Slowly, slowly, an unusual looking acoustic guitar comes into view around a corner in the Gold record lined hallway of Fleetwood Mac's management building in sunny Studio City, California. First to emerge is the head, then the neck and upper bout of a nicely weathered Martin 0-18T four string tenor guitar, all character and warmth, the genuine acoustic article - with a pretty little musical figure emanating from it to boot. Then there appear hands, a human head and neck and, finally, a whole person attached, as if it were all one organism of steel, wood and flesh.

In a sense, it is. After all, this particular guitar man is Lindsey Buckingham: nicely weathered, all character and warmth, the genuine acoustic and electric guitar article. The man whose songwriting, instrumental and production brilliance is most responsible for the phenomenal success story that is Fleetwood Mac. Though this member of the Rock and Roll Hall of Fame is an acknowledged pop music renaissance man, leave it to the picking savant Buckingham to introduce his guitar half first.

Like the tenor guitar he embraces so lovingly, there's something grainy and pure about Buckingham. and the hand he extends in greeting, with its strong, callused fingers and rough-hewn picking nails, betrays a life spent searching for the lost chord in countless control rooms and touring buses. Now 52, Buckingham, a recently married father of two, is as chiselled and handsome as ever, although he's a bit greyer than he appeared in 1997, the year of Fleetwood Mac's successful live reunion tour and album, The Dance.


But kids will do that to you, and so - if past history is any barometer should the process of recording and producing his first new Fleetwood Mac album in 16 years. [Guitarist Rick Vito appeared on the band's 1990 opus, Behind the Mask, while 1995's Time featured Billy Burnette and Bekka Bramlett in the place of Buckingham and Stevie Nicks Ed.] Tile revelation is that recording the new Say You Will (Reprise), according to Buckingham, was an absolute Venice Beach breeze compared to the tense, cocaine and cognac fuelled Mac sessions of the Seventies and Eighties, whose undercurrent of failed relationships (both band couples, Buckingham and Nicks, and Christine and John McVie, had broken up by the time of Rumours appeared in 1977) finally led to the guitarist throwing in the towel in 1987, not long after the release and short tour in support of the very successful
Tango in the Night

Recorded over a year's time in a rented house in Bel Air, the new album is just bursting with a revived communal spirit and spirited ensemble playing. From the survivor story subtext of many of the lyrics, it's not hard to get a feel for what Buckingham likes to refer to as the "healing" of Fleetwood Mac. that healing took place without one powerful member of the band's classic lineup. Christine McVie, whose clear, bell-like voice and simple, effective songs {e.g. "Over and Over," "Think About Me" and "Spare Me a Little") had been a key component of the Fleetwood Mac sound since even before the days of Buckingham and Nicks, is no longer in the band.

**DATA EXCERPTS**
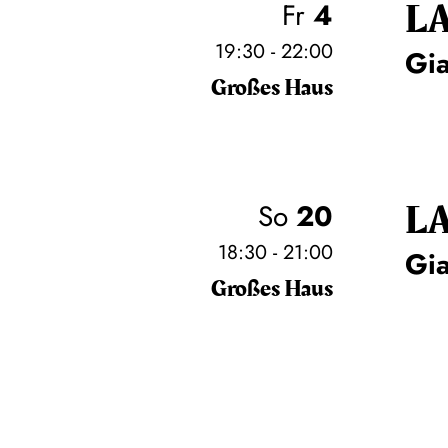
L
Fr
4
19:30 - 22:00
Gi
Großes Haus
L
So
20
18:30 - 21:00
Gi
Großes Haus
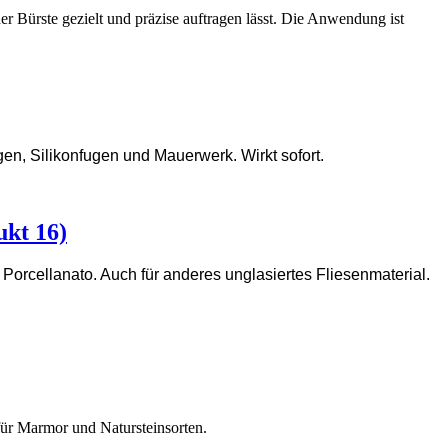
er Bürste gezielt und präzise auftragen lässt. Die Anwendung ist
gen, Silikonfugen und Mauerwerk. Wirkt sofort.
ukt 16)
d Porcellanato. Auch für anderes unglasiertes Fliesenmaterial.
für Marmor und Natursteinsorten.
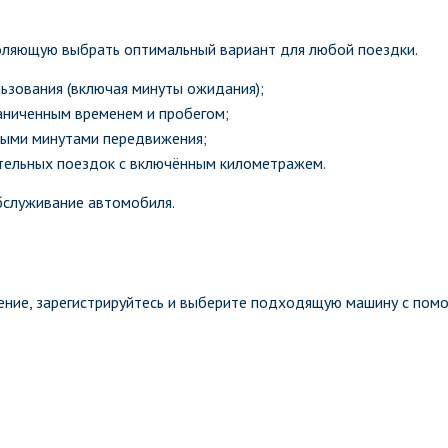
оляющую выбрать оптимальный вариант для любой поездки.
ьзования (включая минуты ожидания);
аниченным временем и пробегом;
ыми минутами передвижения;
тельных поездок с включённым километражем.
бслуживание автомобиля.
ение, зарегистрируйтесь и выберите подходящую машину с пом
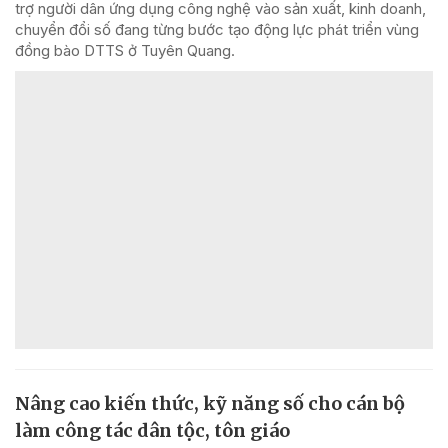
trợ người dân ứng dụng công nghệ vào sản xuất, kinh doanh,
chuyển đổi số đang từng bước tạo động lực phát triển vùng
đồng bào DTTS ở Tuyên Quang.
Nâng cao kiến thức, kỹ năng số cho cán bộ
làm công tác dân tộc, tôn giáo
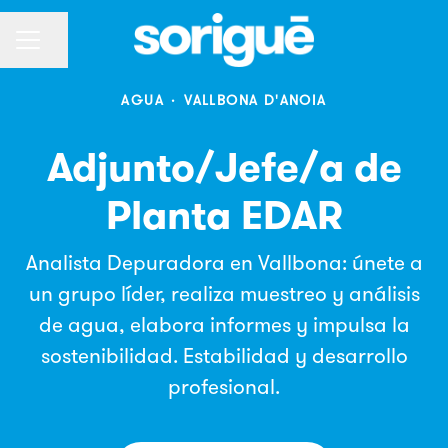
Compartir página
Menú de empleo
AGUA
·
VALLBONA D'ANOIA
Adjunto/Jefe/a de
Planta EDAR
Analista Depuradora en Vallbona: únete a
un grupo líder, realiza muestreo y análisis
de agua, elabora informes y impulsa la
sostenibilidad. Estabilidad y desarrollo
profesional.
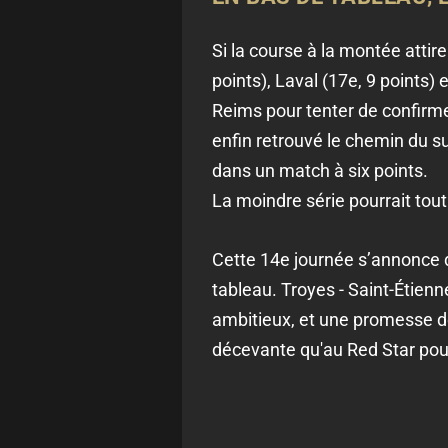
Si la course à la montée attir
points), Laval (17e, 9 points) 
Reims pour tenter de confirmer
enfin retrouvé le chemin du s
dans un match à six points.
La moindre série pourrait tou
Cette 14e journée s’annonce d
tableau. Troyes - Saint-Étienn
ambitieux, et une promesse de
décevante qu'au Red Star pour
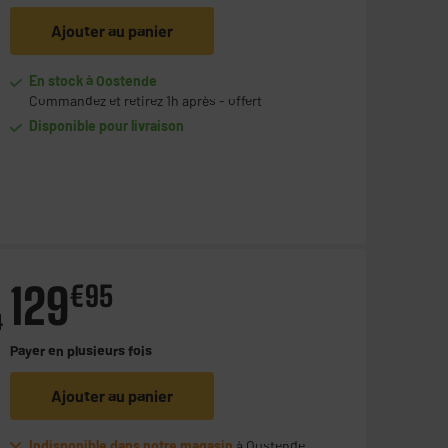
Ajouter au panier
En stock à Oostende
Commandez et retirez 1h après - offert
Disponible pour livraison
129
€
95
4
Payer en
plusieurs fois
Ajouter au panier
Indisponible dans notre magasin
à Oostende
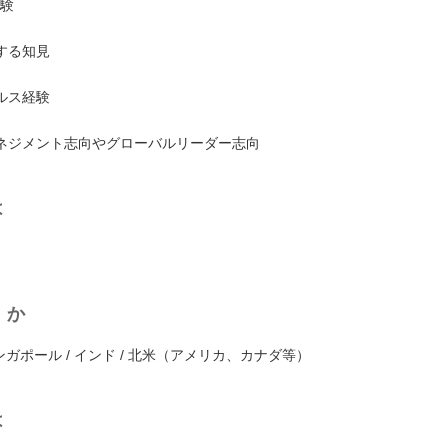
経験
する知見
ルス経験
ネジメント志向やグローバルリーダー志向
は
くか
シンガポール / インド / 北米（アメリカ、カナダ等）
は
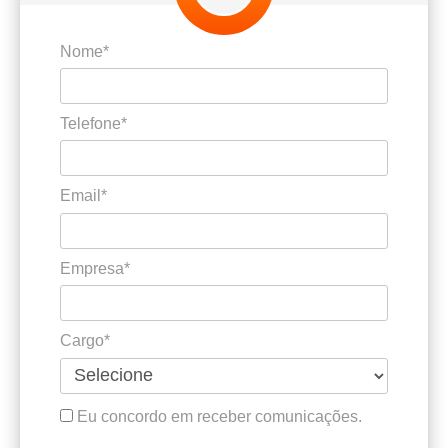
Nome*
Telefone*
Email*
Empresa*
Cargo*
Eu concordo em receber comunicações.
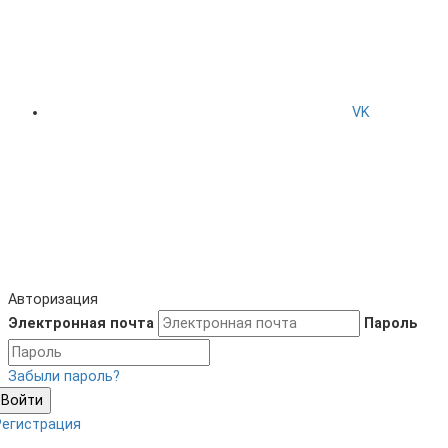
VK
Авторизация
Электронная почта
Пароль
Забыли пароль?
Войти
Регистрация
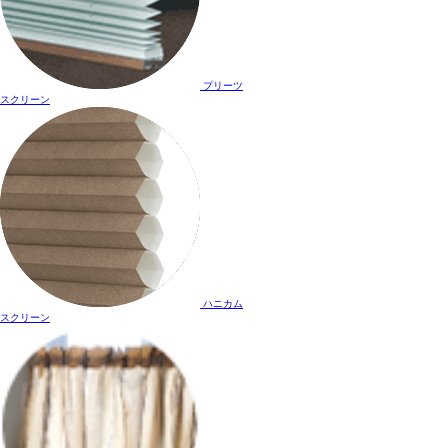
プリーツ
スクリーン
ハニカム
スクリーン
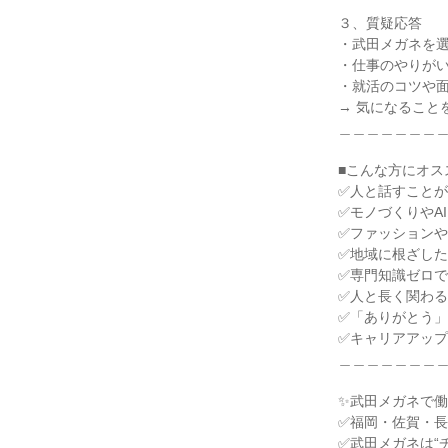
３、質疑応答
・武田メガネを
・仕事のやりが
・就活のコツや
→ 気になること
＿＿＿＿＿＿＿
■こんな方にオス
✅人と話すこと
✅モノづくりやA
✅ファッション
✅地域に根ざし
✅専門知識ゼロ
✅人と長く関わ
✅「ありがとう
✅キャリアアッ
＿＿＿＿＿＿＿
✨武田メガネで働
✅福岡・佐賀・
✅武田メガネは“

**REQUIRED ACTION 1**
From the listing, set out as a JSON list of strings the lines that begin at the one containing "Si la course à la montée attir" and stop after the one containing "tableau. Troyes - Saint-Étienn", one string per line and no blank lines.
**REQUIRED ACTION 2**
Carry on the profile of Lindsey Buckingham from its final sentence.

**EXERCISE RESULT 1**
[
  "Si la course à la montée attir",
  "points), Laval (17e, 9 points) ",
  "Reims pour tenter de confirmer",
  "enfin retrouvé le chemin du s",
  "dans un match à six points.",
  "La moindre série pourrait tou",
  "Cette 14e journée s’annonce d",
  "tableau. Troyes - Saint-Étienn"
]

**EXERCISE RESULT 2**
Not only did McVie's departure alter the musical chemistry of Fleetwood Mac, it changed the sexual polarity as well: Suddenly the boys are running the joint, and the reconfigured house is very much rocking. Drummer Mick Fleetwood and bassist (and Christine's ex) John McVie the twin towers who've been the Mac's only constant members since the group's inception in 1968 - sound particularly energized, playing with an aggression and deep groove pocket that recalls the hungry jams of the band's classic late Sixties blues sides with legendary guitarists Peter Green and Jeremy Spencer.

Compared to past Mac albums, Say You Will is thicker, harder and edgier sounding, with more than a hint of alt rock dirt, and it swims in trippy effects that wouldn't have fit in at all on a slick Eighties disc like Tango in the Night. Ironically, a better comparison might be the Mac's 1972 Bare Trees, featuring guitarists Bob Welch and Danny Kirwan, which also struck a cool balance between pop jewels (Welch's "Sentimental Lady" and MoVie's "Spare Me a Little") and psychedelic blues rockers like Kirwan's "Danny's Chant."

While fans of the Stevie Nicks side of the Mac equation will certainly be pleased with Say You Will, which includes such pagan goddess, characteristically world weary Nicksian pop tunes as "Goodbye Baby" and the title track - it'll be equally satisfying to students of Buckingham's eclectic guitar playing, which was perhaps most explicitly and broadly demonstrated on 1979's Tusk and his 1992 solo album, Out of the Cradle. Like some kind of "Tusk 2003," Say You Will ably showcases Buckingham's command of and continued devotion to his roots in country blues fingerstyle guitar, old time frailed banjo, rockabilly pluck, folk strumming, psychedelic rock wailing and Brian Wilson approved California pop harmonies.

Particularly striking is Buckingham's liberal use of Travis picking and frailing swales, two techniques which served him well on classics like "Never Going Back"and "The Chain," and appear here in fresh rhythmic contexts on "Red Rover" and "Smile At You.". Using everything from Dobros to Strats to his signature Rick Turner electric-with a little Roland VG 8 guitar processor for good measure - Buckingham exploits the full range of six-string skills and broad mastery of many styles, and the result is a tone textbook of roots powered guitarophillia, from a man who, even in the context of Fleetwood Mac, is still very much determined to go his own way.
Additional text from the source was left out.